L'immediatezza della contestazione, ex art. 7, L. n. 300/1970, deve essere interpretata con ragionevole elasticità.
Pubblicato il 24/06/16 13:45 [Doc.1247]
di Donato Giovenzana, Legale d'Impresa


Cassazione civile, sez. lav., Sent. n. 12824/2016, ud. 3/3/2016, dep. 21/6/2016.
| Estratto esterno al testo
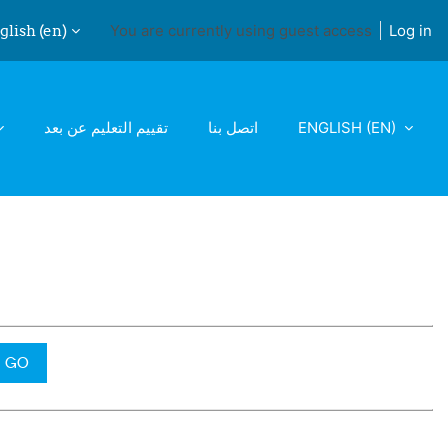
lish ‎(en)‎
You are currently using guest access
Log in
ch input
ENGLISH ‎(EN)‎
اتصل بنا
تقييم التعليم عن بعد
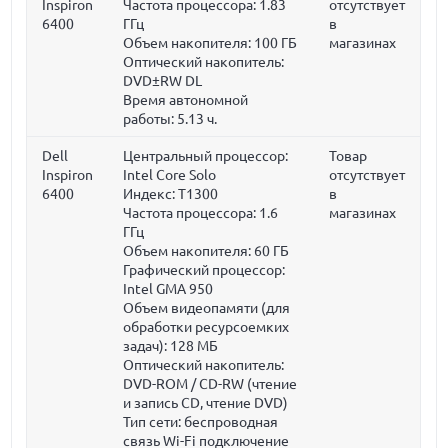
Inspiron
Частота процессора:
1.83
отсутствует
6400
ГГц
в
Объем накопителя:
100 ГБ
магазинах
Оптический накопитель:
DVD±RW DL
Время автономной
работы: 5.13 ч.
Dell
Центральный процессор:
Товар
Inspiron
Intel Core Solo
отсутствует
6400
Индекс: T1300
в
Частота процессора:
1.6
магазинах
ГГц
Объем накопителя:
60 ГБ
Графический процессор:
Intel GMA 950
Объем видеопамяти (для
обработки ресурсоемких
задач):
128 МБ
Оптический накопитель:
DVD-ROM / CD-RW (чтение
и запись CD, чтение DVD)
Тип сети: беспроводная
связь Wi-Fi подключение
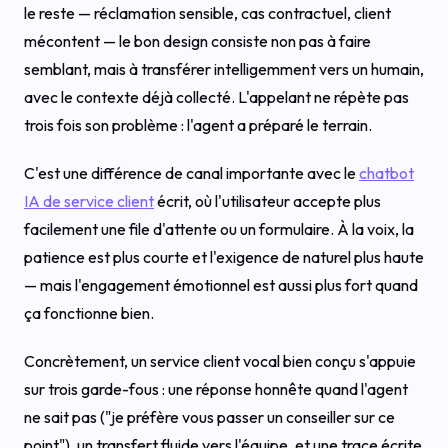
le reste — réclamation sensible, cas contractuel, client
mécontent — le bon design consiste non pas à faire
semblant, mais à transférer intelligemment vers un humain,
avec le contexte déjà collecté. L'appelant ne répète pas
trois fois son problème : l'agent a préparé le terrain.
C'est une différence de canal importante avec le
chatbot
IA de service client
écrit, où l'utilisateur accepte plus
facilement une file d'attente ou un formulaire. À la voix, la
patience est plus courte et l'exigence de naturel plus haute
— mais l'engagement émotionnel est aussi plus fort quand
ça fonctionne bien.
Concrètement, un service client vocal bien conçu s'appuie
sur trois garde-fous : une réponse honnête quand l'agent
ne sait pas ("je préfère vous passer un conseiller sur ce
point"), un transfert fluide vers l'équipe, et une trace écrite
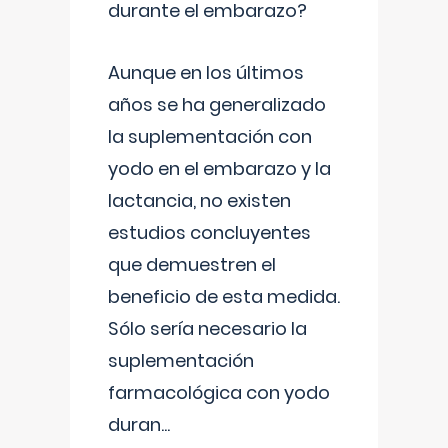
durante el embarazo?
Aunque en los últimos
años se ha generalizado
la suplementación con
yodo en el embarazo y la
lactancia, no existen
estudios concluyentes
que demuestren el
beneficio de esta medida.
Sólo sería necesario la
suplementación
farmacológica con yodo
duran
...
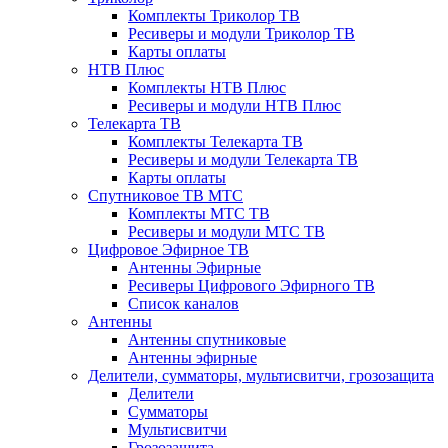
Комплекты Триколор ТВ
Ресиверы и модули Триколор ТВ
Карты оплаты
НТВ Плюс
Комплекты НТВ Плюс
Ресиверы и модули НТВ Плюс
Телекарта ТВ
Комплекты Телекарта ТВ
Ресиверы и модули Телекарта ТВ
Карты оплаты
Спутниковое ТВ МТС
Комплекты МТС ТВ
Ресиверы и модули МТС ТВ
Цифровое Эфирное ТВ
Антенны Эфирные
Ресиверы Цифрового Эфирного ТВ
Список каналов
Антенны
Антенны спутниковые
Антенны эфирные
Делители, сумматоры, мультисвитчи, грозозащита
Делители
Сумматоры
Мультисвитчи
Грозозащита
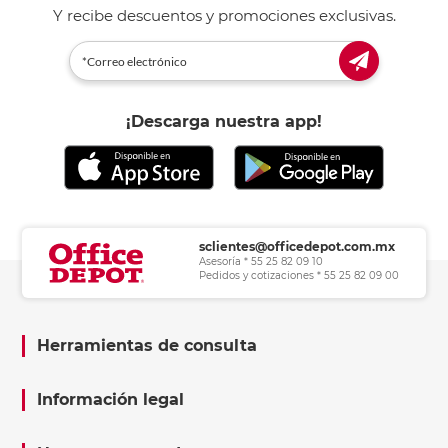
Y recibe descuentos y promociones exclusivas.
¡Descarga nuestra app!
sclientes@officedepot.com.mx
Asesoría * 55 25 82 09 10
Pedidos y cotizaciones * 55 25 82 09 00
Herramientas de consulta
Información legal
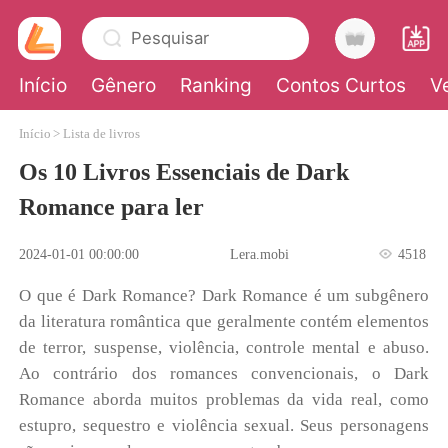
Pesquisar
Início
Gênero
Ranking
Contos Curtos
V
Início
>
Lista de livros
0
Os 10 Livros Essenciais de Dark
Romance para ler
Loja
2024-01-01 00:00:00
Lera.mobi
4518
Histórico
O que é Dark Romance? Dark Romance é um subgênero
da literatura romântica que geralmente contém elementos
Sair
de terror, suspense, violência, controle mental e abuso.
Ao contrário dos romances convencionais, o Dark
Baixar App
Romance aborda muitos problemas da vida real, como
estupro, sequestro e violência sexual. Seus personagens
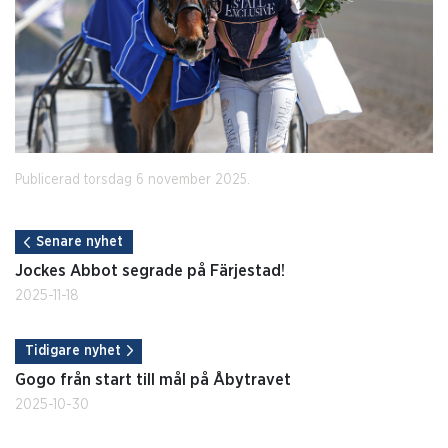
Publicerad torsdag 6 november 2025.
Senare nyhet
Jockes Abbot segrade på Färjestad!
2025-11-18
Tidigare nyhet
Gogo från start till mål på Åbytravet
2025-10-30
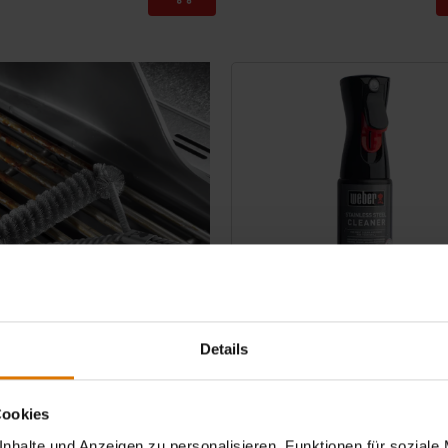
tions
Color Options
Details
Edelstahl-Reiniger
300 ml
4.3
(53)
Cookies
11,99 €
nhalte und Anzeigen zu personalisieren, Funktionen für soziale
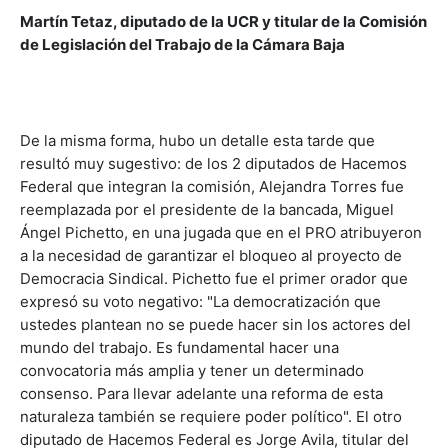
Martín Tetaz, diputado de la UCR y titular de la Comisión
de Legislación del Trabajo de la Cámara Baja
De la misma forma, hubo un detalle esta tarde que
resultó muy sugestivo: de los 2 diputados de Hacemos
Federal que integran la comisión, Alejandra Torres fue
reemplazada por el presidente de la bancada, Miguel
Ángel Pichetto, en una jugada que en el PRO atribuyeron
a la necesidad de garantizar el bloqueo al proyecto de
Democracia Sindical. Pichetto fue el primer orador que
expresó su voto negativo: "La democratización que
ustedes plantean no se puede hacer sin los actores del
mundo del trabajo. Es fundamental hacer una
convocatoria más amplia y tener un determinado
consenso. Para llevar adelante una reforma de esta
naturaleza también se requiere poder político". El otro
diputado de Hacemos Federal es Jorge Avila, titular del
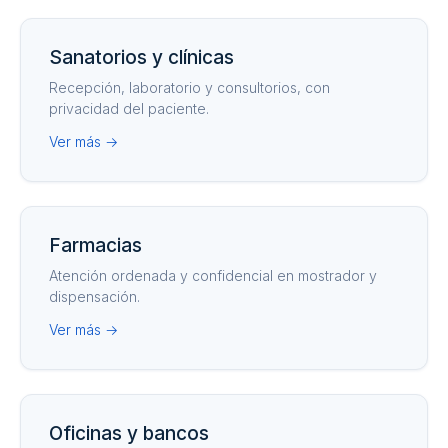
Sanatorios y clínicas
Recepción, laboratorio y consultorios, con
privacidad del paciente.
Ver más →
Farmacias
Atención ordenada y confidencial en mostrador y
dispensación.
Ver más →
Oficinas y bancos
La Suprema Corte, riguardo alla ritenuta mancanza di tempestività della contestazione disciplinare - a confutazione delle decisioni dei Giudici di merito - dopo aver premesso che

• nell'ambito del procedimento disciplinare regolato dalla L. n. 300 del 1970, art. 7, il requisito della immediatezza deve essere interpretato con ragionevole elasticità, il che comporta che il giudice deve applicare il suddetto principio esaminando il comportamento del datore di lavoro alla stregua degli artt. 1375 e 1175 c.c., e può dallo stesso discostarsi eccezionalmente, indicando correttamente le ragioni che lo hanno indotto a non ritenere illegittima una contestazione fatta non a ridosso immediato dell'infrazione;

• per quel che concerne il licenziamento per giustificato motivo soggettivo si è osservato che il principio tanto dell'immediatezza della contestazione dell'addebito quanto della tempestività del recesso datoriale, la cui "ratio" riflette l'esigenza di osservanza della regola della buona fede e della correttezza nell'attuazione del rapporto di lavoro, deve essere inteso in senso relativo, potendo essere compatibile con un intervallo necessario, in relazione al caso concreto e alla complessità dell'organizzazione del datore di lavoro, per un'adeguata valutazione della gravità dell'addebito mosso al dipendente e della validità o meno delle giustificazioni da lui fornite,

ha precisato che

• in tema di procedimento disciplinare nei confronti di un dipendente di datore di lavoro privato, la regola desumibile dalla L. n. 300 del 1970, art. 7, secondo cui l'addebito deve essere contestato immediatamente, va intesa in un'accezione relativa, ossia tenendo conto delle ragioni oggettive che possono ritardare la percezione o il definitivo accertamento e valutazione dei fatti contestati (da effettuarsi in modo ponderato e responsabile anche nell'interesse del lavoratore a non vedersi colpito da incolpazioni avventate), soprattutto quando il comportamento del lavoratore consista in una serie di fatti che, convergendo a comporre un'unica condotta, esigono una valutazione unitaria, sicchè l'intimazione del licenziamento può seguire l'ultimo di questi fatti, anche ad una certa distanza temporale da quelli precedenti." Nella fattispecie, così come emerge pacificamente dalla lettura del ricorso e del controricorso, in data 24.10.2007, nell'ambito di un'indagine interna della società postale, la R. fu convocata insieme ad altri tre dipendenti in relazione ai fatti di causa e nel corso di quell'incontro la medesima lavoratrice evidenziò l'inopportunità di rispondere per non pregiudicare l'esito della difesa in sede penale.